▶ [DATA EXCERPTS]:

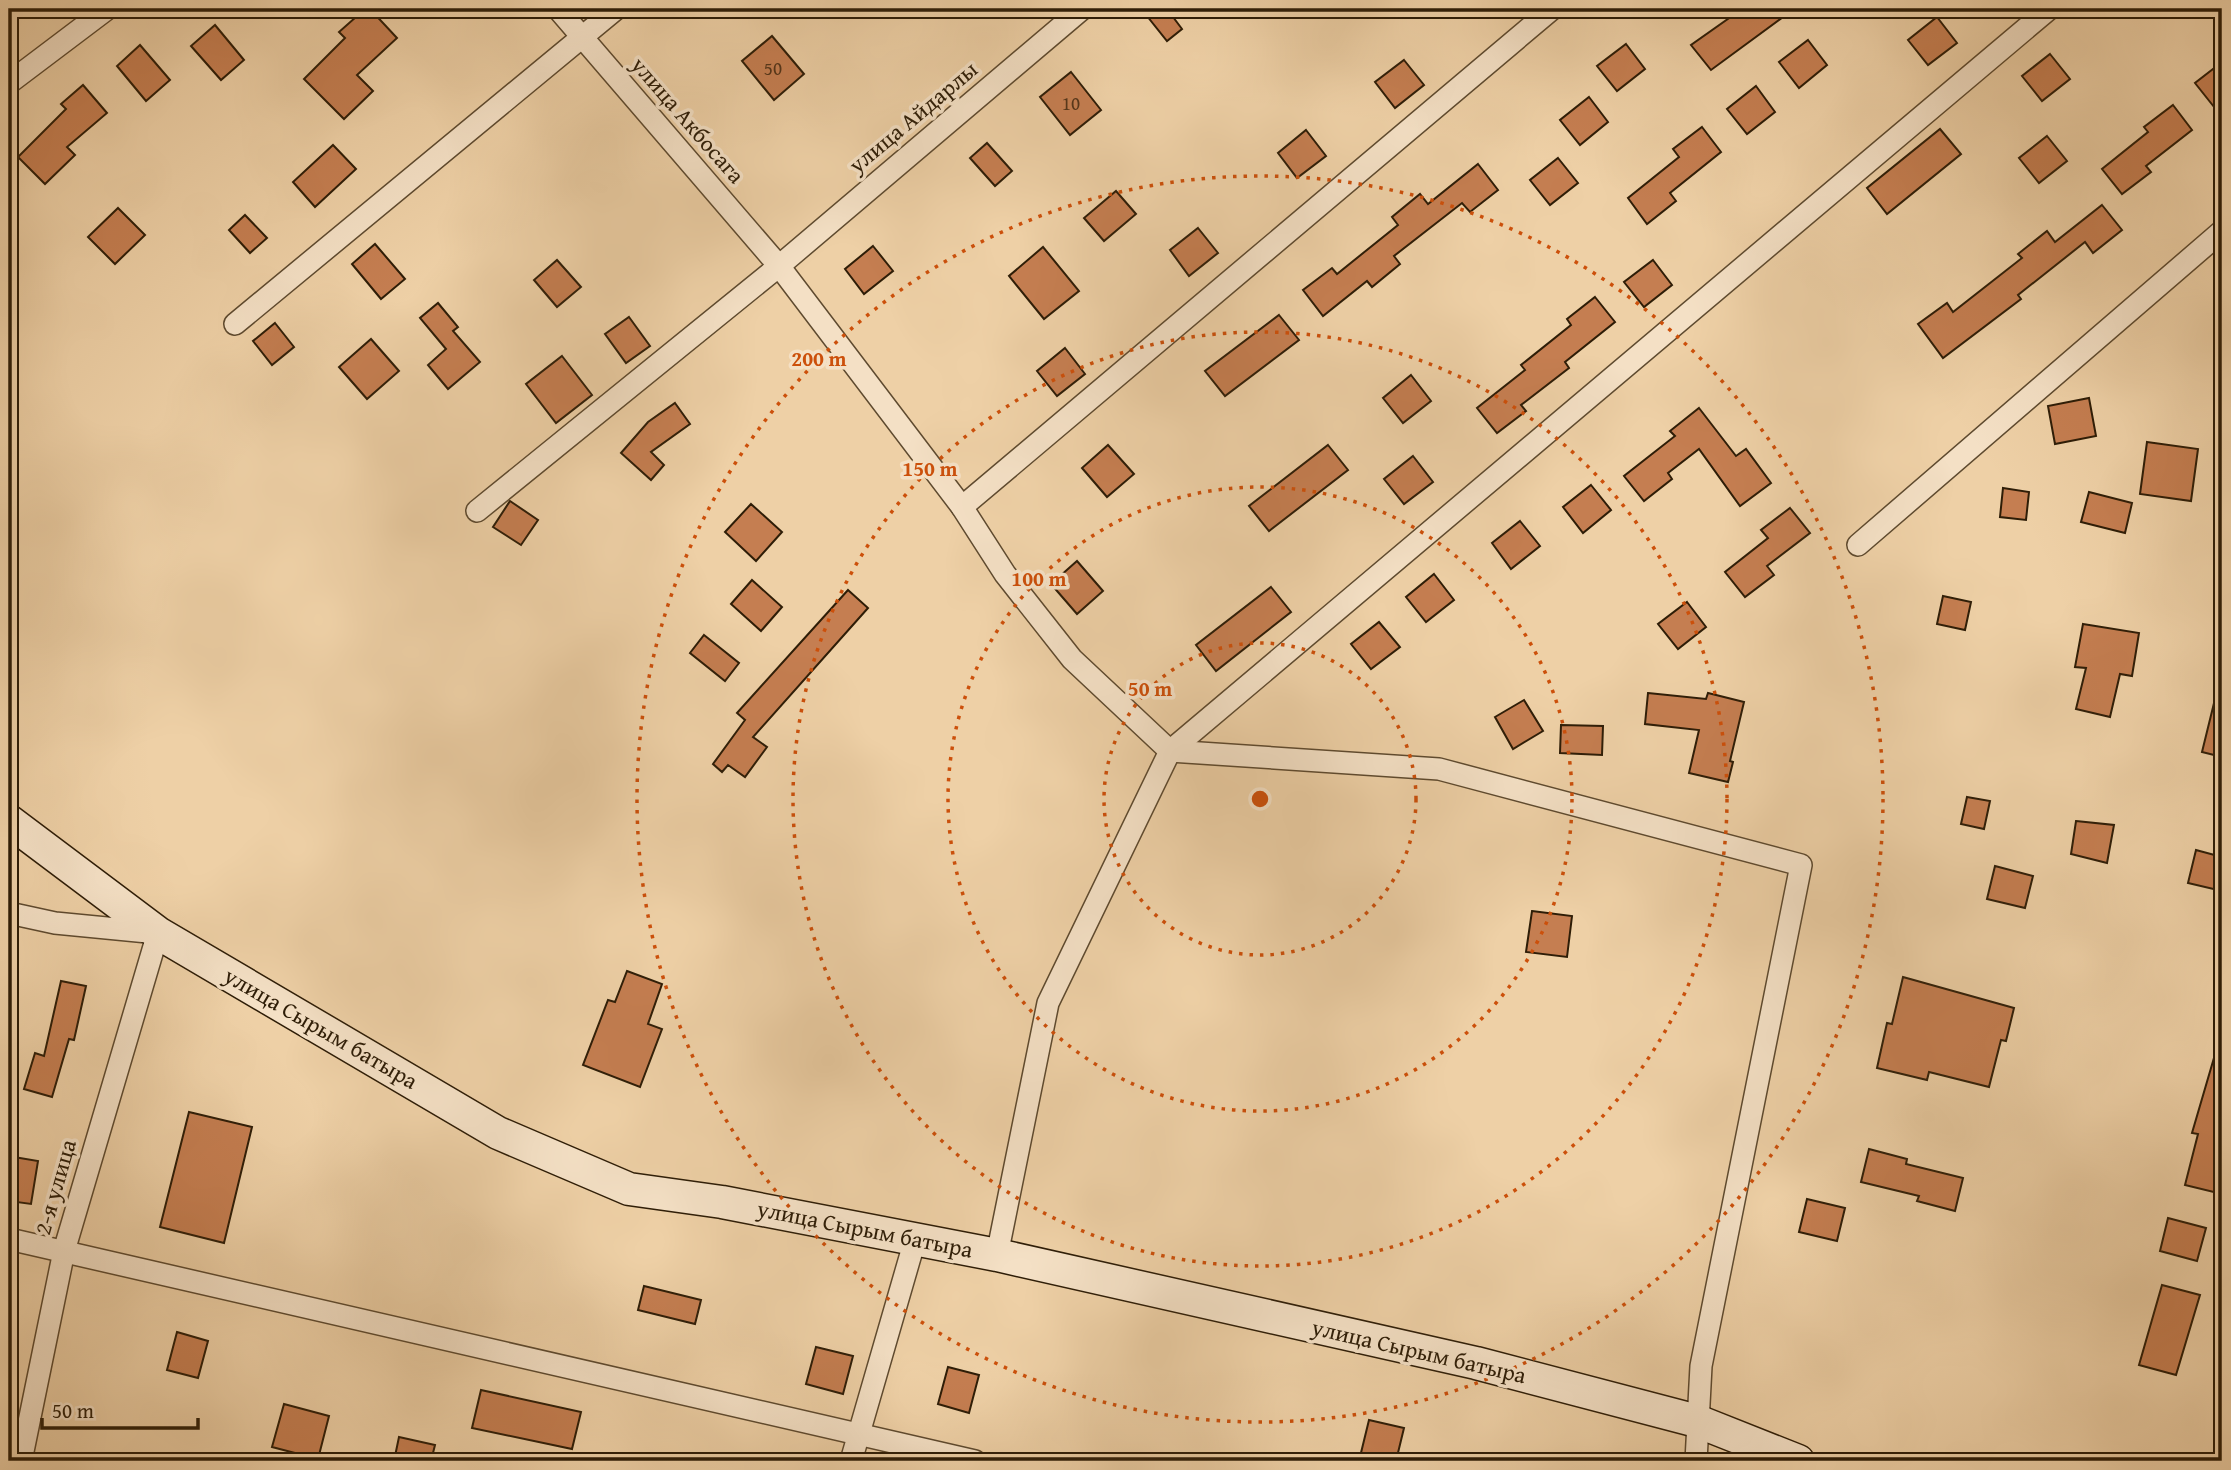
<svg xmlns="http://www.w3.org/2000/svg" width="2231" height="1470" viewBox="0 0 2231 1470" font-family="'Gentium Book Plus',serif">
<rect width="100%" height="100%" fill="#eed0a6"/>
<filter id="stains"><feTurbulence type="fractalNoise" baseFrequency=".00286" numOctaves="4"/><feColorMatrix values="0 0 0 0 .2 0 0 0 0 .09 0 0 0 0 .02 0 0 0 .5 -.17"/></filter>
<radialGradient id="worn" r=".72"><stop offset=".6" stop-color="#630" stop-opacity="0"/><stop offset="1" stop-color="#630" stop-opacity=".3"/></radialGradient>
<g fill="#c57e51" stroke="#2e1d07" stroke-width="2">
<path d="M365,9H370L397,38L357,75L373,91L344,119L304,79L345,38L339,32Z"/>
<path d="M1156,9H1167L1182,29L1167,41L1147,16Z"/>
<path d="M1742,9H1794L1711,70L1691,45Z"/>
<path d="M1937,17L1957,43L1928,65L1908,40Z"/>
<path d="M215,25L244,60L221,80L191,46Z"/>
<path d="M772,36L804,74L774,100L742,61Z"/>
<path d="M1808,40L1827,65L1799,88L1779,62Z"/>
<path d="M1626,44L1645,69L1617,91L1597,66Z"/>
<path d="M140,45L170,80L146,101L117,66Z"/>
<path d="M2050,54L2070,79L2042,101L2022,76Z"/>
<path d="M1404,60L1424,85L1395,108L1375,82Z"/>
<path d="M2222,62V117L2195,83Z"/>
<path d="M1071,72L1101,110L1070,135L1040,97Z"/>
<path d="M83,85L107,113L67,147L75,155L45,184L18,157L66,109L61,104Z"/>
<path d="M1756,86L1775,112L1747,134L1727,109Z"/>
<path d="M1589,97L1608,122L1580,145L1560,120Z"/>
<path d="M2173,105L2192,130L2146,166L2151,172L2122,194L2102,169L2148,132L2144,127Z"/>
<path d="M1702,127L1721,152L1670,193L1676,201L1647,224L1628,198L1679,157L1673,149Z"/>
<path d="M1940,129L1961,154L1887,214L1867,188Z"/>
<path d="M1306,130L1326,156L1297,178L1278,153Z"/>
<path d="M2047,136L2067,161L2039,183L2019,158Z"/>
<path d="M987,143L1012,171L995,186L970,158Z"/>
<path d="M333,145L356,169L315,207L293,182Z"/>
<path d="M1558,158L1578,183L1550,205L1530,180Z"/>
<path d="M1478,164L1498,190L1470,212L1462,203L1394,256L1400,264L1372,287L1367,281L1323,316L1303,290L1332,268L1337,274L1398,225L1392,217L1420,194L1428,204Z"/>
<path d="M1116,191L1136,214L1104,241L1084,218Z"/>
<path d="M2102,205L2122,230L2093,253L2085,242L2018,295L2021,299L1943,358L1918,324L1947,303L1953,312L2022,258L2018,254L2047,231L2055,242Z"/>
<path d="M118,208L145,235L115,264L88,237Z"/>
<path d="M245,215L267,238L250,253L229,230Z"/>
<path d="M1198,228L1218,253L1189,276L1170,250Z"/>
<path d="M375,244L405,279L381,299L352,264Z"/>
<path d="M873,246L893,271L864,294L845,269Z"/>
<path d="M1043,247L1079,291L1044,319L1009,276Z"/>
<path d="M557,260L581,287L557,307L534,280Z"/>
<path d="M1653,260L1672,285L1644,307L1624,282Z"/>
<path d="M1595,297L1615,322L1565,362L1569,368L1521,405L1526,411L1497,433L1477,408L1525,370L1521,365L1571,325L1567,319Z"/>
<path d="M438,303L458,327L453,331L480,362L448,389L428,365L446,349L420,318Z"/>
<path d="M1279,315L1299,340L1225,396L1205,371Z"/>
<path d="M629,317L650,346L626,363L605,334Z"/>
<path d="M275,323L294,347L272,365L253,341Z"/>
<path d="M371,339L399,371L367,399L339,367Z"/>
<path d="M1065,348L1085,374L1057,396L1037,371Z"/>
<path d="M562,356L592,395L556,423L526,384Z"/>
<path d="M1411,375L1431,401L1403,423L1383,398Z"/>
<path d="M2089,398L2096,436L2055,444L2048,406Z"/>
<path d="M675,403L690,424L651,452L664,465L651,480L621,453L648,422Z"/>
<path d="M1699,408L1736,456L1746,449L1771,483L1740,506L1699,449L1668,473L1672,479L1644,501L1624,476L1675,436L1670,431Z"/>
<path d="M2147,442L2198,449L2191,501L2140,494Z"/>
<path d="M1108,445L1134,474L1107,497L1082,468Z"/>
<path d="M1328,445L1348,470L1269,531L1249,506Z"/>
<path d="M1413,456L1433,482L1404,504L1384,479Z"/>
<path d="M1591,485L1611,510L1583,533L1563,507Z"/>
<path d="M2003,488L2029,492L2026,520L2000,517Z"/>
<path d="M2089,492L2132,503L2125,533L2081,522Z"/>
<path d="M510,501L538,520L521,545L493,527Z"/>
<path d="M751,504L782,532L756,561L725,532Z"/>
<path d="M1790,508L1810,533L1767,566L1774,575L1745,597L1725,572L1768,538L1761,530Z"/>
<path d="M1520,521L1540,546L1511,569L1492,543Z"/>
<path d="M1077,561L1103,591L1077,614L1051,584Z"/>
<path d="M1434,574L1454,600L1426,622L1406,597Z"/>
<path d="M752,580L782,607L761,631L731,604Z"/>
<path d="M1271,587L1291,612L1216,671L1196,645Z"/>
<path d="M848,590L868,608L753,737L767,747L745,777L728,765L722,772L713,764L745,720L737,713Z"/>
<path d="M1943,596L1971,602L1965,630L1937,624Z"/>
<path d="M1687,602L1706,627L1678,649L1658,624Z"/>
<path d="M1379,622L1400,647L1371,669L1351,644Z"/>
<path d="M2083,624L2139,633L2132,676L2120,674L2110,717L2076,709L2086,668L2075,667Z"/>
<path d="M704,635L739,663L725,681L690,653Z"/>
<path d="M1648,693L1706,699L1708,693L1744,702L1730,761L1733,762L1728,782L1689,773L1699,730L1645,724Z"/>
<path d="M2216,695L2222,696V757L2202,752Z"/>
<path d="M1524,700L1543,731L1513,749L1495,717Z"/>
<path d="M1561,725L1603,726L1602,755L1560,753Z"/>
<path d="M1967,797L1990,801L1984,829L1961,824Z"/>
<path d="M2076,821L2114,825L2107,863L2071,854Z"/>
<path d="M2196,850L2222,857V891L2188,883Z"/>
<path d="M1995,866L2033,876L2025,908L1987,899Z"/>
<path d="M1532,911L1572,916L1567,957L1526,952Z"/>
<path d="M627,971L662,984L648,1024L662,1029L640,1087L583,1065L608,1000L615,1002Z"/>
<path d="M1903,977L2014,1008L2006,1041L2001,1040L1989,1087L1929,1072L1927,1080L1877,1068L1887,1023L1892,1024Z"/>
<path d="M61,981L86,986L74,1040L69,1039L52,1097L24,1089L35,1053L44,1056Z"/>
<path d="M2216,1051H2222V1194L2185,1185L2198,1134L2192,1133Z"/>
<path d="M189,1112L252,1127L224,1243L160,1227Z"/>
<path d="M1869,1149L1907,1159L1906,1164L1963,1178L1955,1211L1917,1201L1919,1196L1861,1182Z"/>
<path d="M14,1157L38,1161L31,1204L9,1201Z"/>
<path d="M1807,1199L1845,1208L1837,1241L1799,1232Z"/>
<path d="M2168,1218L2206,1228L2197,1261L2160,1251Z"/>
<path d="M2162,1285L2200,1295L2176,1375L2139,1365Z"/>
<path d="M644,1286L701,1300L695,1324L638,1310Z"/>
<path d="M177,1332L208,1341L198,1378L167,1370Z"/>
<path d="M816,1347L853,1356L843,1394L806,1384Z"/>
<path d="M948,1367L979,1375L969,1413L938,1404Z"/>
<path d="M481,1390L581,1412L572,1449L472,1428Z"/>
<path d="M284,1404L329,1416L318,1459L272,1447Z"/>
<path d="M1369,1420L1404,1428L1396,1461H1359Z"/>
<path d="M399,1437L435,1445L431,1461H394Z"/>
</g>
<g fill="none" stroke-linecap="round" stroke-linejoin="round">
<g stroke="#5e4a2f" stroke-width="24">
<g id="street">
<path d="M558,9L779,266L962,507L1005,574L1072,659L1170,751L1439,769L1801,865L1701,1366L1696,1461"/>
<path d="M2220,9L2222,11"/>
<path d="M9,83L107,9"/>
<path d="M235,324L616,9"/>
<path d="M962,507L1552,9"/>
<path d="M477,511L779,266L1082,9"/>
<path d="M1858,545L2222,231"/>
<path d="M9,913L55,923L158,933L64,1251L21,1461"/>
<path d="M9,1239L975,1461"/>
<path d="M997,1255L1048,1003L1170,751L2049,9"/>
<path d="M851,1461L915,1240"/>
</g>
</g>
<g stroke="#2e1d07" stroke-width="35">
<path id="secondary" d="M9,821L158,933L498,1133L629,1189L722,1202L997,1255L1476,1363L1697,1421L1798,1461"/>
</g>
<use href="#street" stroke="#f4e0c5" stroke-width="21"/>
<use href="#secondary" stroke="#f4e0c5" stroke-width="32"/>
</g>
<g fill="none" stroke="#cc500b" stroke-width="3.5" stroke-dasharray="3.5 7">
<circle cx="1260" cy="799" r="156"/>
<circle cx="1260" cy="799" r="312"/>
<circle cx="1260" cy="799" r="467"/>
<circle cx="1260" cy="799" r="623"/>
</g>
<g text-anchor="middle" stroke-width="7" stroke-linejoin="round" paint-order="stroke">
<g font-size="19" fill="#54351a">
<text x="773" y="75">50</text>
<text x="1071" y="110">10</text>
</g>
<g font-size="23" fill="#2e1d07" stroke="#f4e0c5">
<text transform="translate(913 117) rotate(-40)" y="8">улица Айдарлы</text>
<text transform="translate(688 120) rotate(49)" y="8">улица Акбосага</text>
<text transform="translate(321 1028) rotate(30)" y="8">улица Сырым батыра</text>
<text transform="translate(55 1187) rotate(-74)" y="8">2-я улица</text>
<text transform="translate(865 1229) rotate(11)" y="8">улица Сырым батыра</text>
<text transform="translate(1419 1351) rotate(13)" y="8">улица Сырым батыра</text>
</g>
</g>
<circle cx="1260" cy="799" r="10" fill="#cc500b" stroke="#f4e0c5" stroke-width="3.5"/>
<g font-size="21" text-anchor="middle" font-weight="bold" fill="#cc500b" stroke="#f4e0c5" stroke-width="7" stroke-linejoin="round" paint-order="stroke">
<text x="819" y="366">200 m</text>
<text x="930" y="476">150 m</text>
<text x="1039" y="586">100 m</text>
<text x="1150" y="696">50 m</text>
</g>
<rect width="2231" height="1470" fill="none" stroke="#eed0a6" stroke-width="35"/>
<rect x="10" y="10" width="2210" height="1449" fill="none" stroke="#2e1d07" stroke-width="3.5"/>
<rect x="18" y="18" width="2196" height="1435" fill="none" stroke="#2e1d07" stroke-width="2"/>
<path d="M42 1418v10h156v-10" fill="none" stroke="#2e1d07" stroke-width="3.5"/>
<text x="52" y="1418" font-size="21" fill="#2e1d07" stroke="#f4e0c5" stroke-width="5" paint-order="stroke">50 m</text>
<rect width="100%" height="100%" filter="url(#stains)"/>
<rect width="100%" height="100%" fill="url(#worn)"/>
</svg>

▶ [EXERCISE DETAILS]: Among the lines of the entries above, count those containing the string "href". Write the number alone.

▶ [SOLUTION BELOW]: 2